Author: Edited by Elizabeth R. Baer and Myrna Goldenberg
The many powerful accounts of the Holocaust have given rise to womens voices, and yet few researchers have analyzed these perspectives to learn what the horrifying events meant for women in particular and how they related to them. In Experience and Expression, the authors take on this challenge, providing the first book-length gendered analysis of women and the Holocaust, a topic that is emerging as a new field of inquiry in its own right.

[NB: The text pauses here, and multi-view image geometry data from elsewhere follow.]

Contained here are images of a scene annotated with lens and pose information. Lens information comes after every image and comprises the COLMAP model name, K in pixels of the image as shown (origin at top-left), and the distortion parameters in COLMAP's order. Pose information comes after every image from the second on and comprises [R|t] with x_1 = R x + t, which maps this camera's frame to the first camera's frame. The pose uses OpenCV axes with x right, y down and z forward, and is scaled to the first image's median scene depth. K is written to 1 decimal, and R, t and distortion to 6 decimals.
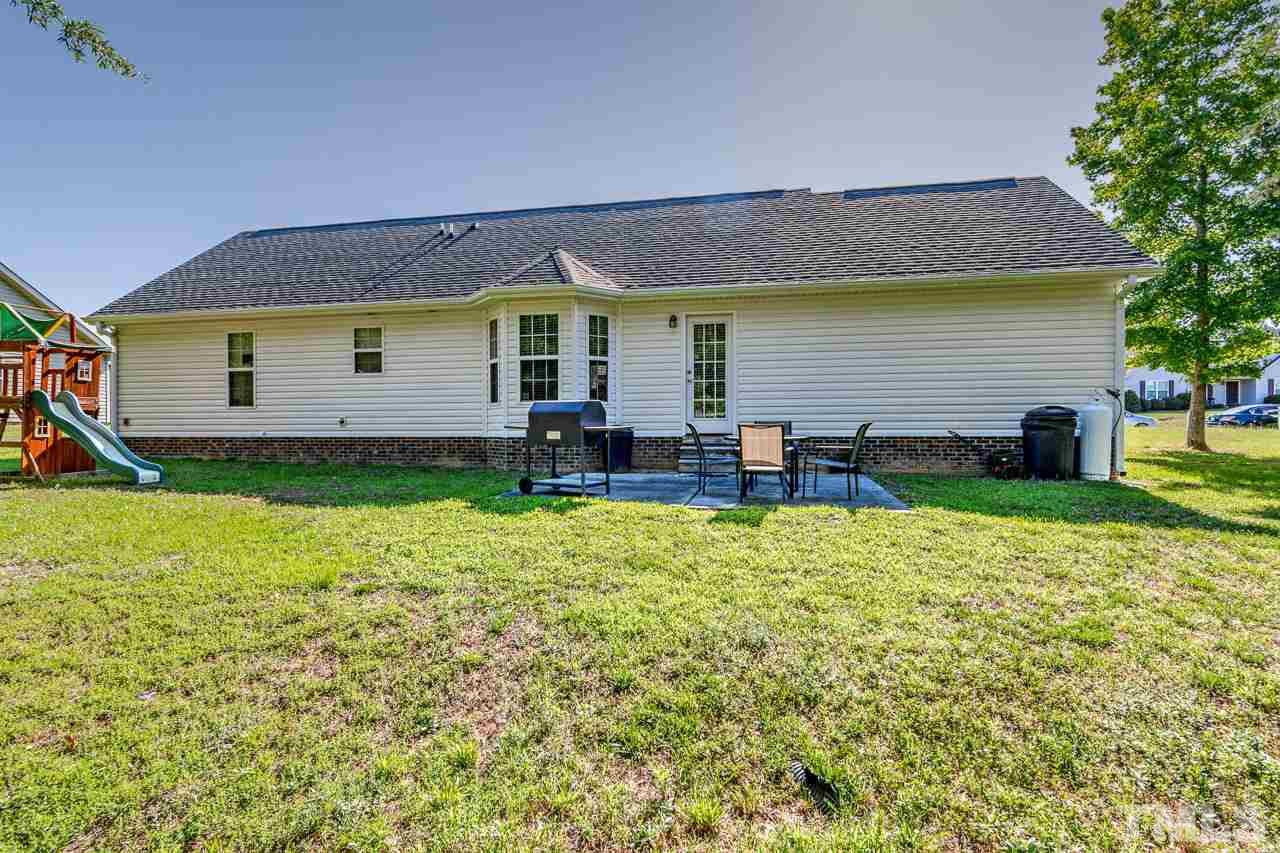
lens RADIAL K [[613.0, 0, 635.0], [0, 613.0, 424.7], [0, 0, 1]] dist [-0.015493, -0.000050]
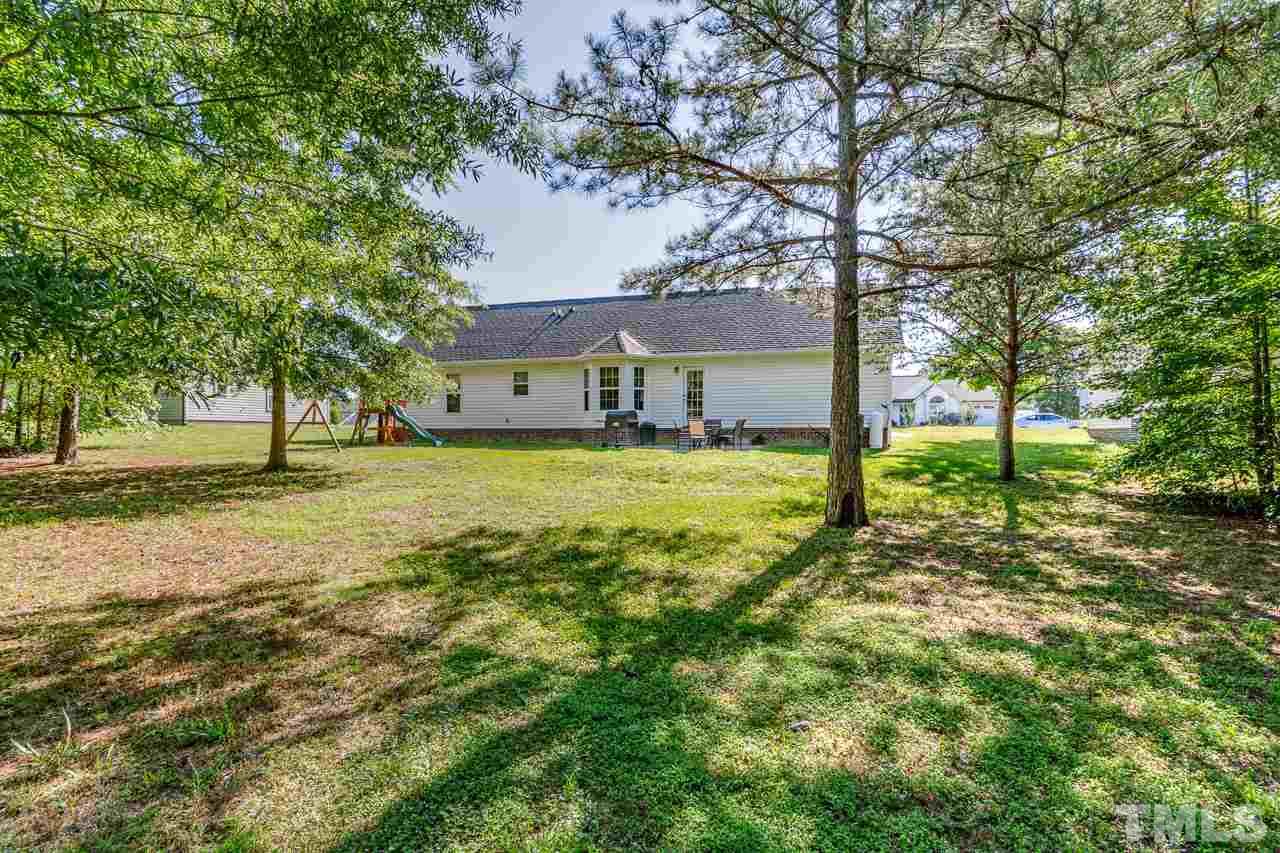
lens RADIAL K [[613.0, 0, 646.2], [0, 613.0, 426.7], [0, 0, 1]] dist [-0.015493, -0.000050]
pose [[0.996253, 0.004148, -0.086382, 0.136987], [-0.004879, 0.999954, -0.008252, 0.032072], [0.086344, 0.008643, 0.996228, -0.983798]]
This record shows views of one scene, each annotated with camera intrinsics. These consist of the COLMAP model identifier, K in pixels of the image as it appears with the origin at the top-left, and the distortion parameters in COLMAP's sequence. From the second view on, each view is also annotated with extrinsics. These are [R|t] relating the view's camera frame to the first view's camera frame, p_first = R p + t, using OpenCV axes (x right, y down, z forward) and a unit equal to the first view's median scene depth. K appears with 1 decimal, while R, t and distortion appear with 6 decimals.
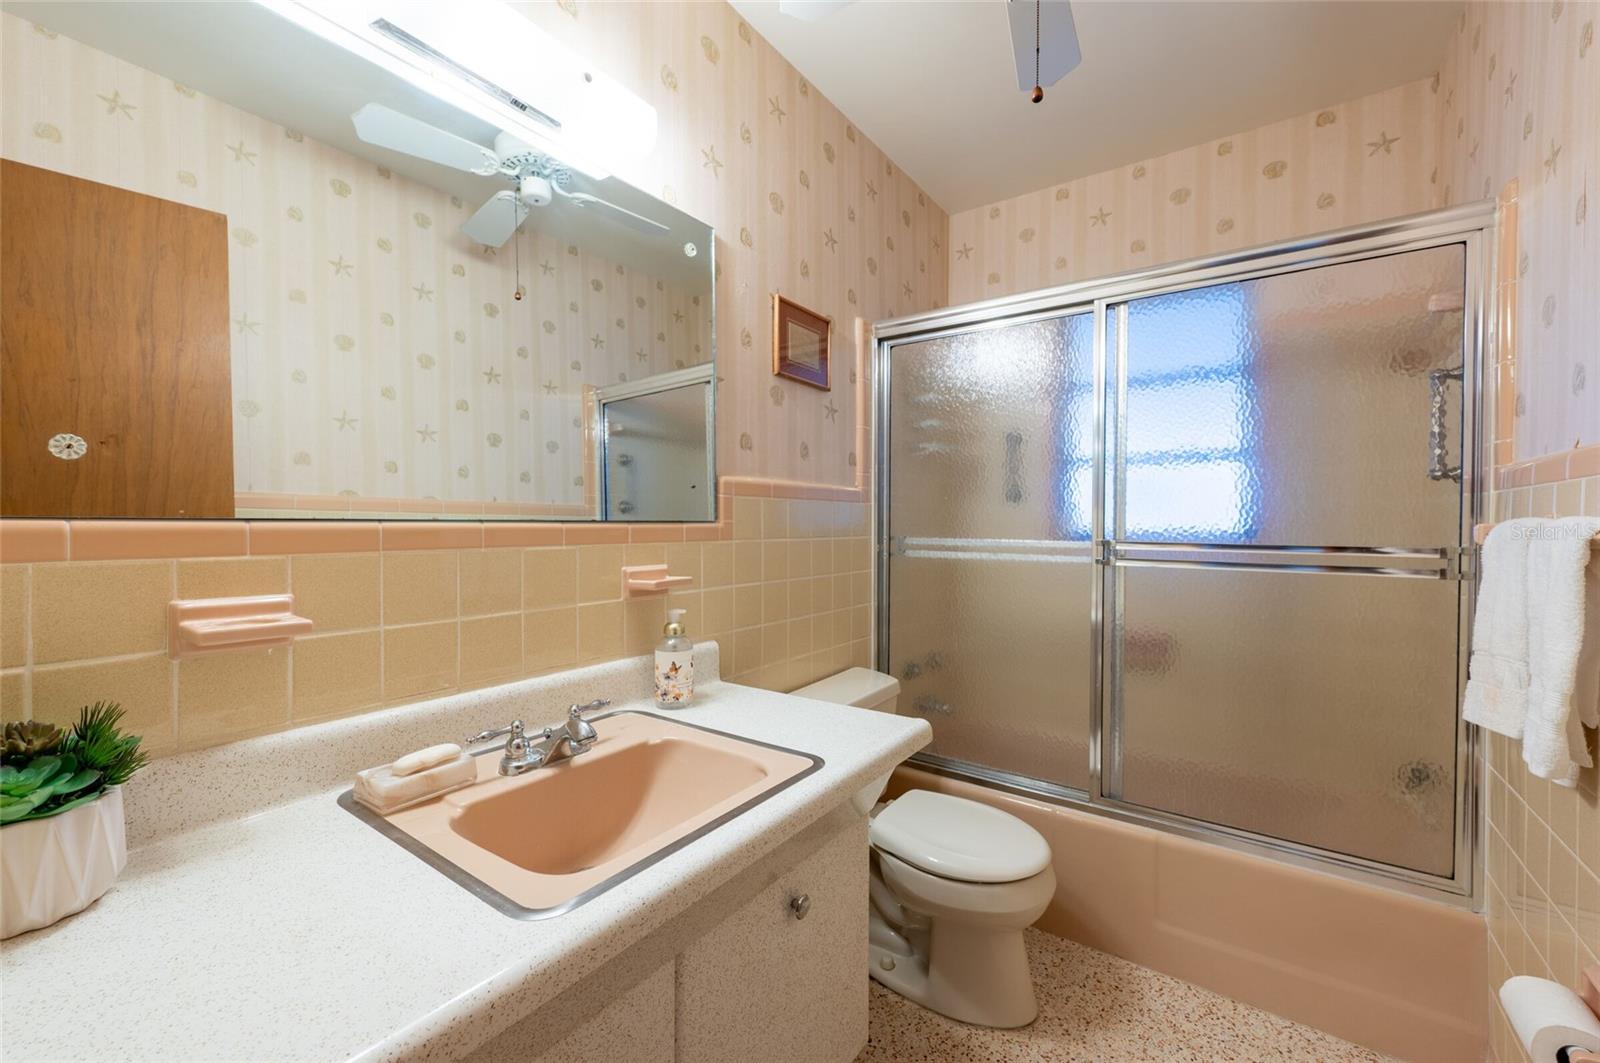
lens RADIAL K [[644.4, 0, 801.0], [0, 644.4, 532.6], [0, 0, 1]] dist [-0.001219, -0.000067]
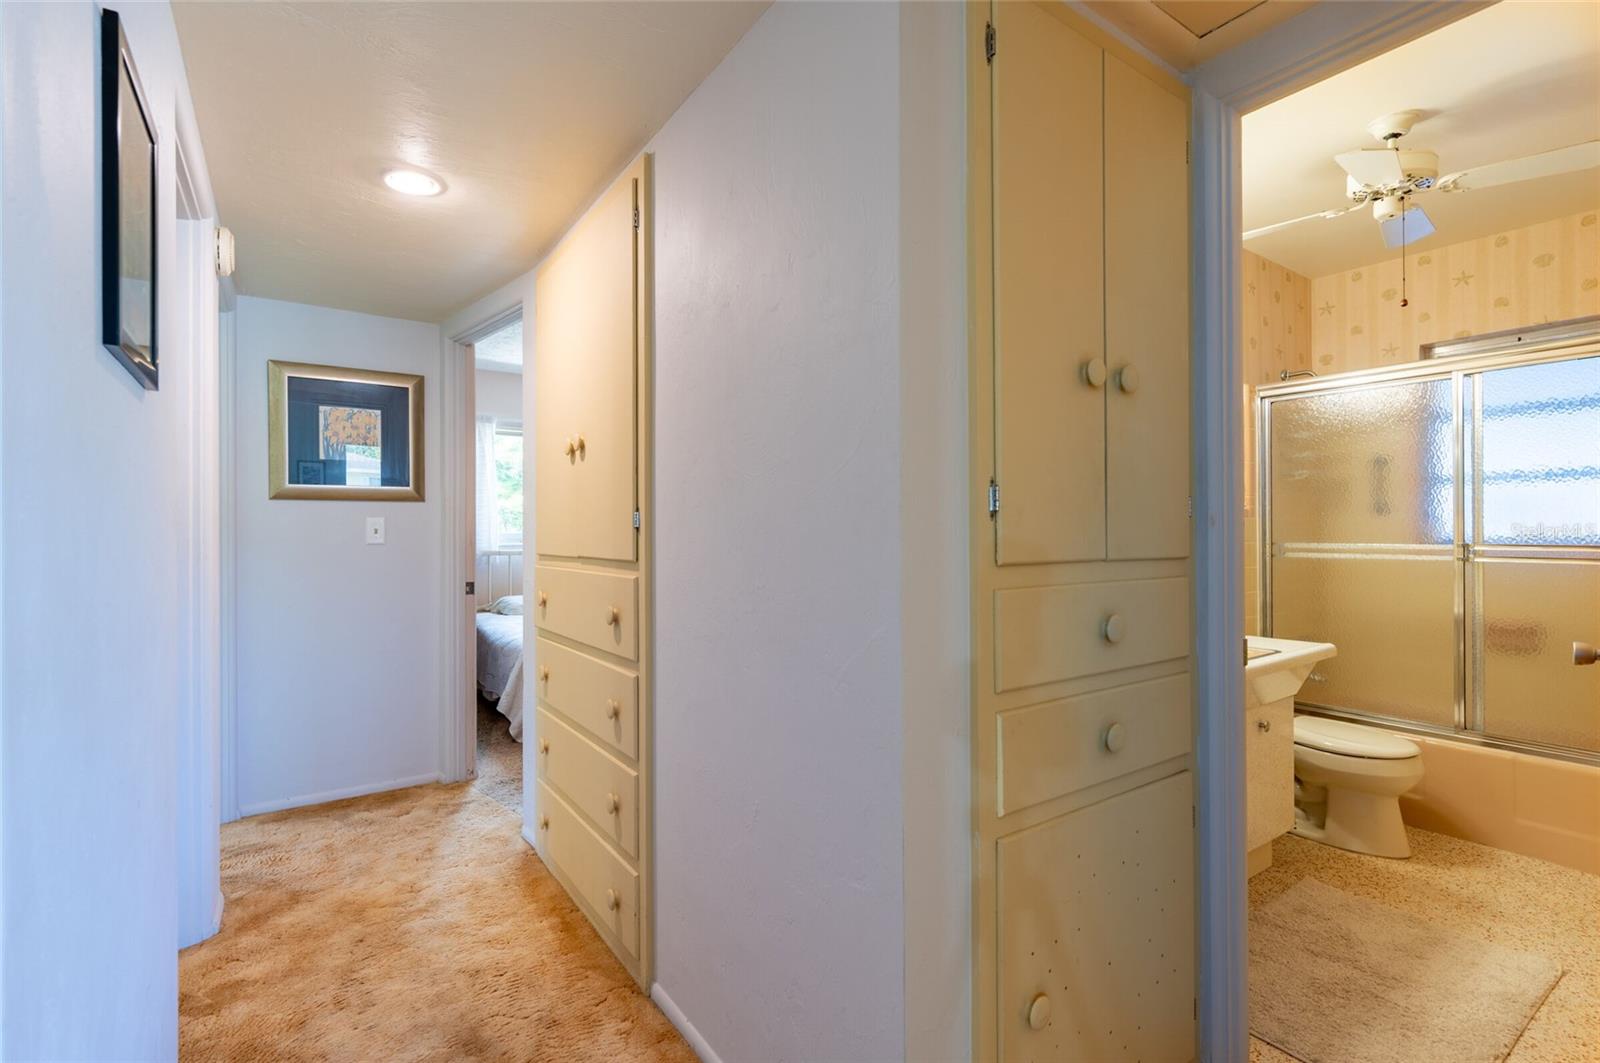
lens RADIAL K [[732.9, 0, 794.0], [0, 732.9, 532.5], [0, 0, 1]] dist [-0.001703, 0.001166]
pose [[0.943794, -0.009551, -0.330395, -0.322733], [0.005353, 0.999893, -0.013615, 0.001724], [0.330490, 0.011081, 0.943744, -0.841578]]
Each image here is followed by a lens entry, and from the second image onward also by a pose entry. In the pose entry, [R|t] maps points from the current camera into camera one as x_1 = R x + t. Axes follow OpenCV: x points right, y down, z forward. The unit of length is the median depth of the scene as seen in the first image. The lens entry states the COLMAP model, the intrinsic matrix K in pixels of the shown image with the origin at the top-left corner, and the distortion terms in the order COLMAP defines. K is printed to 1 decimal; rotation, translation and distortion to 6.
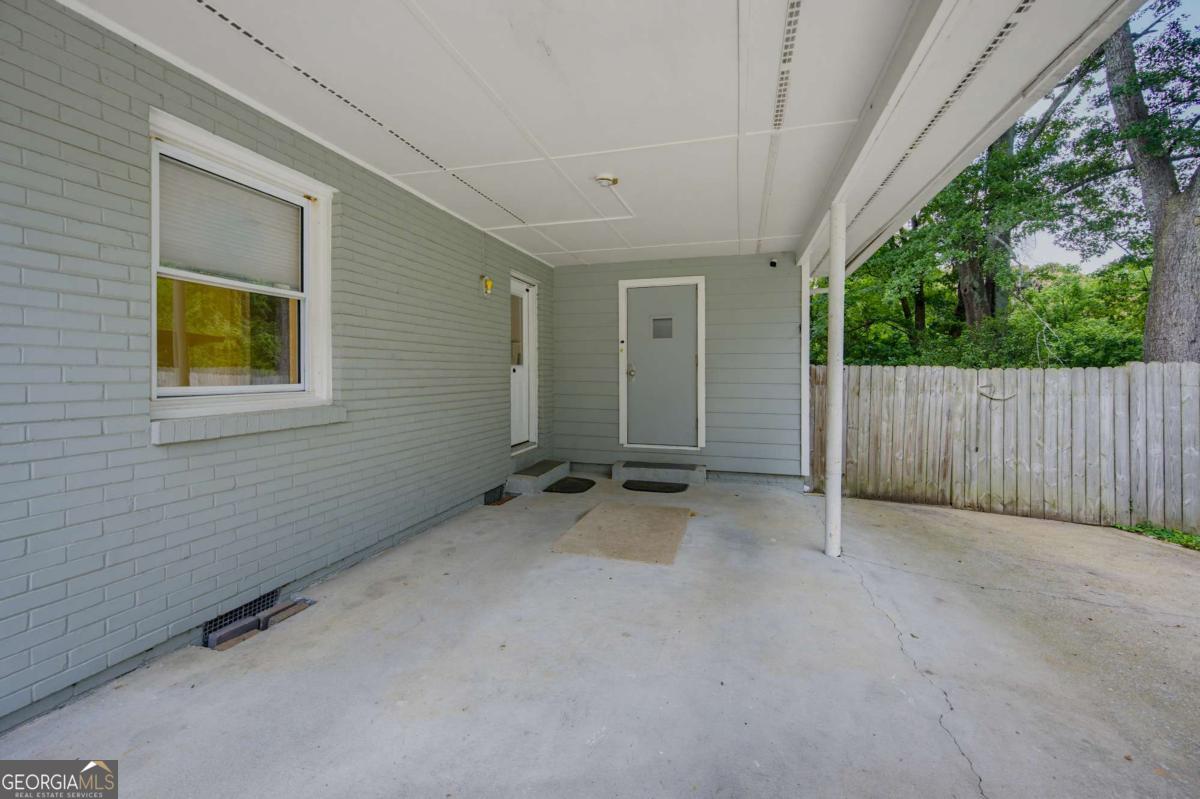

Accessible to readers on many levels, the essays portray the experiences of women of various religious and ethnic backgrounds, and draw from the fields of English, religion, nursing, history, law, comparative literature, philosophy, French, and German. The collection explores an array of fascinating topics: rescue and resistance, the treatment of Roma and Sinti women, the fate of female forced laborers, Holocaust politics, nurses at so-called euthanasia centers, womens experiences of food and hunger in the camps, the uses and abuses of Anne Frank, and the representations of the Holocaust in art, film, and literature in the postwar era. The introduction provides a thorough overview of the current status of research in the field, and each essay seeks to push the theoretical boundaries that shape our understanding of womens experience and agency during the Holocaust and of the ways in which they have expressed their memories.